## 抜粋

▽

太陽観測衛星「ひので」が日本時間10月24日朝、北米上空高度680kmで月による影の中(金環日食が見られる擬本影、直径187km)に入り、金環日食を観測した。この金環日食を見ることができたのは衛星軌道上のみで、地上では北米地域(米国、カナダ)等で部分日食が観測された。

公開された画像は、「ひので」に搭載されているX線望遠鏡(XRT)が撮影したものだ。西(画像の右側)から現われた新月状態の黒い月が太陽面を横切り、X線で輝く太陽コロナを背景に通過していくようすがとらえられている。リリースページでは、動画も見ることができる。

部分食開始から2分後:日本時間6時48分
部分食開始から2分後:日本時間6時48分(提供:JAXA/国立天文台。以下同)

△

(コレクションの項目)

▽

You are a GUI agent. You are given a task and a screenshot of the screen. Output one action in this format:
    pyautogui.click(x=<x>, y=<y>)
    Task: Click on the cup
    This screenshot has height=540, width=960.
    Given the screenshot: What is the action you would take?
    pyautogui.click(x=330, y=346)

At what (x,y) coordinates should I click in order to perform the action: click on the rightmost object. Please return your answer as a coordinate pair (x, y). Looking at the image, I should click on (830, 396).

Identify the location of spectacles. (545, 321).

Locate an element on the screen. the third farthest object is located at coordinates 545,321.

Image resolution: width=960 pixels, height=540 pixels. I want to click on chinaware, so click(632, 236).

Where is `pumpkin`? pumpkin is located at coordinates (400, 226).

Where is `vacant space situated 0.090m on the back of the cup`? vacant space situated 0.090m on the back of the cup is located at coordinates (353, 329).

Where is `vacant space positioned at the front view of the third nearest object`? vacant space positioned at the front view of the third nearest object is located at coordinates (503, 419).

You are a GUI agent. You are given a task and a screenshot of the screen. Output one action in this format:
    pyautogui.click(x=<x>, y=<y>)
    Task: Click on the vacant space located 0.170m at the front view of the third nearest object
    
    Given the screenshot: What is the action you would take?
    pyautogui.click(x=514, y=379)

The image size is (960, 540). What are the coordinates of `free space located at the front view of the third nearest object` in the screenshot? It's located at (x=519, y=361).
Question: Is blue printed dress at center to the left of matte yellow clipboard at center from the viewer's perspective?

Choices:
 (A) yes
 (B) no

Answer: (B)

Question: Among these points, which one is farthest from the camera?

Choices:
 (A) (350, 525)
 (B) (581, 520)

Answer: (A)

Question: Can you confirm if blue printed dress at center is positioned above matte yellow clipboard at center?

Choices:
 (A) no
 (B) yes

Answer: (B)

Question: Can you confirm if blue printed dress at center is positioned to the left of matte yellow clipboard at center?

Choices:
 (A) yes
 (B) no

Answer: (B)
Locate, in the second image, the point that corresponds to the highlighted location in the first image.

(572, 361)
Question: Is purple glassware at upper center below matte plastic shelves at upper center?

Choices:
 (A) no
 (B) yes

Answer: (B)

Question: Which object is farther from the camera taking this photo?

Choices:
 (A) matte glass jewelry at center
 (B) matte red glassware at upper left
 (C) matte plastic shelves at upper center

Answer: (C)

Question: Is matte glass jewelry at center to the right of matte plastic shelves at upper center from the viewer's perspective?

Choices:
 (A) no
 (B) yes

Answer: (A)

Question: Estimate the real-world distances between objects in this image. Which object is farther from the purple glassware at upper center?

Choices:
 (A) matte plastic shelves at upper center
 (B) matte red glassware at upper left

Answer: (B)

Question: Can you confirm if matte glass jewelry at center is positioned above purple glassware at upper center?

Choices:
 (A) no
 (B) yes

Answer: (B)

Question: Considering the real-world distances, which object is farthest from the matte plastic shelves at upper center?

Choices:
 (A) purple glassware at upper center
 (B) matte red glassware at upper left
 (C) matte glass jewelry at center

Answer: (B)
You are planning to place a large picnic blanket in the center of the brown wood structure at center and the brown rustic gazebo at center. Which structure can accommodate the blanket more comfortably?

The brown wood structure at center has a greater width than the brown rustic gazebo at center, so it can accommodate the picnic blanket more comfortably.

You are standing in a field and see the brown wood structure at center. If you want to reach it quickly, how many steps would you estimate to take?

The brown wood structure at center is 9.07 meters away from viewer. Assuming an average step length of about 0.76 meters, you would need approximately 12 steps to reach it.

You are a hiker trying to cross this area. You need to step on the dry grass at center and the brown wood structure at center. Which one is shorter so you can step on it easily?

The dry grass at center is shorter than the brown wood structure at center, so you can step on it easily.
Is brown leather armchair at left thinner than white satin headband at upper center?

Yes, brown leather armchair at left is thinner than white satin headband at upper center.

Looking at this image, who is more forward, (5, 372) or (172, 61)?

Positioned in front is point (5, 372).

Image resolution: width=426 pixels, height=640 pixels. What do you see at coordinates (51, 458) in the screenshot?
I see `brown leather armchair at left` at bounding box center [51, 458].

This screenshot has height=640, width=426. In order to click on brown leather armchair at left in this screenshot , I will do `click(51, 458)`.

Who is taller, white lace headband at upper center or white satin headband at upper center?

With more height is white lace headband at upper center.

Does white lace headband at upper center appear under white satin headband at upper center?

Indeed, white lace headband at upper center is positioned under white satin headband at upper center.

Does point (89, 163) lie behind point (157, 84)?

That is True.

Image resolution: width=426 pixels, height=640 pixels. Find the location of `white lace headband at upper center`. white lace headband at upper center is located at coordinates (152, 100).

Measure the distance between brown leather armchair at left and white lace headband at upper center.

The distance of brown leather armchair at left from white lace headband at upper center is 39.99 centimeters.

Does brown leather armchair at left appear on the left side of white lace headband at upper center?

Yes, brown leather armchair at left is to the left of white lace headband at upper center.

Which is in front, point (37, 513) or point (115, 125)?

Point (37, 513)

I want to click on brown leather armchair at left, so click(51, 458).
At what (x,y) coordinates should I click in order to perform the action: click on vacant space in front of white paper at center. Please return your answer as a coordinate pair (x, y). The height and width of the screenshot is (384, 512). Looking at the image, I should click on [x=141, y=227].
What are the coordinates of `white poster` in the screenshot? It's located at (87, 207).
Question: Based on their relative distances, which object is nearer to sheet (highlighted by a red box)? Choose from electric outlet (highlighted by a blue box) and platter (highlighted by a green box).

△

## 練習問題
A. 「ひので」の金環日食観測に関する抜粋について、次の(i)〜(iii)が内容と一致するかどうかを「はい」か「いいえ」で答えなさい。それぞれ判断の根拠となる語句を抜粋からそのまま引用すること。
(i) 金環日食は地上の北米地域でも見ることができた。
(ii) 公開された画像は、「ひので」のX線望遠鏡で撮影された。
(iii) 月は太陽の東側から現れた。
B. 「ひので」の金環日食観測に関する抜粋を、最後の文の後から続けて書きなさい。

## 解答
A.
(i) いいえ。「地上では北米地域(米国、カナダ)等で部分日食が観測された」
(ii) はい。「「ひので」に搭載されているX線望遠鏡(XRT)が撮影したものだ」
(iii) いいえ。「西(画像の右側)から現われた」

B.
金環日食の最大食:日本時間6時53分
金環日食の最大食:日本時間6時53分

部分食終了2分前:日本時間6時58分
部分食終了2分前:日本時間6時58分

「ひので」は2006年9月23日の打ち上げから8年を迎えているが、これまでに軌道上で皆既日食1回(2007年3月19日)と金環日食2回(2011年1月4日と今回)に遭遇している。

今回の日食時には、「ひので」に搭載されている極端紫外線撮像分光装置(EIS)を用いて、太陽の極域にあるコロナホールと呼ばれる暗い領域の観測も行われた。月が太陽面を隠す日食は、望遠鏡の較正のためのデータ(観測データから散乱光の影響を取り除くためのデータ)を高精度に取得することができ、散乱光の影響を受けやすいコロナホールの物理状態を把握するうえで貴重な機会となった。